What to Collect NOW, with Alexander Fury

Photo credits: Alexandery Fury for 10 MAGAZINE wearing jacket by MIU MIU SS11, jumper, shirt and trousers by MIU MIU SS22, shoes by CHURCH’S x MIU MIU AW23.

Alexander Fury

A question I get asked a lot is: what should someone collect, right now? It’s an understandable query, consider I spend my life searching, often fruitlessly, certainly endlessly and entirely unapologetically, for fashions of the past. And it would be a lot easier if I’d bought that fashion first time around, when I could - if I’d stumped up the cash in winter 2004 for look 11 of Nicolas Ghesquière’s stellar tweed and shearling Balenciaga collection rather than spending nigh-on five years googling for it (I did find the jacket, incidentally, on Resee a year or so ago).

> What you will do
Carry on the fashion-collecting article from its final sentence, keeping the same first-person voice.

> Provided records
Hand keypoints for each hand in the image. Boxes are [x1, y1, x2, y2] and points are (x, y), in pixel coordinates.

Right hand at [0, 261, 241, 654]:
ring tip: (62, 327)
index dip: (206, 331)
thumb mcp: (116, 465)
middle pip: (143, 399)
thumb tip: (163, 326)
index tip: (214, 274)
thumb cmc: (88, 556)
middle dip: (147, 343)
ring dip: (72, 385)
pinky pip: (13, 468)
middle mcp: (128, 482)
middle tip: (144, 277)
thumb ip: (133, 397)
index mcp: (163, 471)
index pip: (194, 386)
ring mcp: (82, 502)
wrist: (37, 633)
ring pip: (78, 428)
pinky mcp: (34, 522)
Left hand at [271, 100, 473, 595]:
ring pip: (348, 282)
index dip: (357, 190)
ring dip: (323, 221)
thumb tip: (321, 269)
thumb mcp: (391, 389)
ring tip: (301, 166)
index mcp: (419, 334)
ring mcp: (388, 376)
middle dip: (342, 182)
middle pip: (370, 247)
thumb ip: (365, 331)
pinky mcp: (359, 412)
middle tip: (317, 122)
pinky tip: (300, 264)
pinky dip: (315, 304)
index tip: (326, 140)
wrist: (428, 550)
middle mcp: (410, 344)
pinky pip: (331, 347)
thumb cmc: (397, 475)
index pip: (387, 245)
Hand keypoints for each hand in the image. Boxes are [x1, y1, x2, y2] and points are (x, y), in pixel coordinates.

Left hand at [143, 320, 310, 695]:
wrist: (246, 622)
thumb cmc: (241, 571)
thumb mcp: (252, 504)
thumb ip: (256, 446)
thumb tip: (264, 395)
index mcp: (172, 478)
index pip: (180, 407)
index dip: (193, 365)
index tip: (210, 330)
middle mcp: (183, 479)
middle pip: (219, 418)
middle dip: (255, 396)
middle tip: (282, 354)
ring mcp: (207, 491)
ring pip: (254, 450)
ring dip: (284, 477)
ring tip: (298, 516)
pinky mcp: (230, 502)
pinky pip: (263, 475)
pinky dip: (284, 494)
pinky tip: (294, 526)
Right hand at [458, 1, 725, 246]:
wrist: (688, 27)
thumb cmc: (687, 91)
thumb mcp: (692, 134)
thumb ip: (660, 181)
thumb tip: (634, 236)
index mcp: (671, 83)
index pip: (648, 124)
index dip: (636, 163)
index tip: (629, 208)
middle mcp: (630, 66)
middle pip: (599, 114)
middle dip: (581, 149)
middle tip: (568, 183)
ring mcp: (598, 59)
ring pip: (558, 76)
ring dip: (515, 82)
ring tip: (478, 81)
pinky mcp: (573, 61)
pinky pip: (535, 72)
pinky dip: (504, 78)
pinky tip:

> Final answer
I think a lot about what’s worth collecting today: because, as a fashion journalist, I’m ceaselessly looking for the new; and because, as a collector, I see it as part of my duty to be a witness to my time. If I wanted to mire myself entirely in nostalgia, I should go and work in a museum. I love fashion, and am embedded in it on a daily basis. I go to, roughly, 100 fashion shows each season, seeing things I loathe, but many many things I adore, and obsess over. And although I spend the vast majority on vintage as a collector, I primarily wear new clothes. And I practice what I preach, and try to support designers in my wardrobe - and my collection - that I support in print. Simply put, it’s a case of putting my money where my mouth is.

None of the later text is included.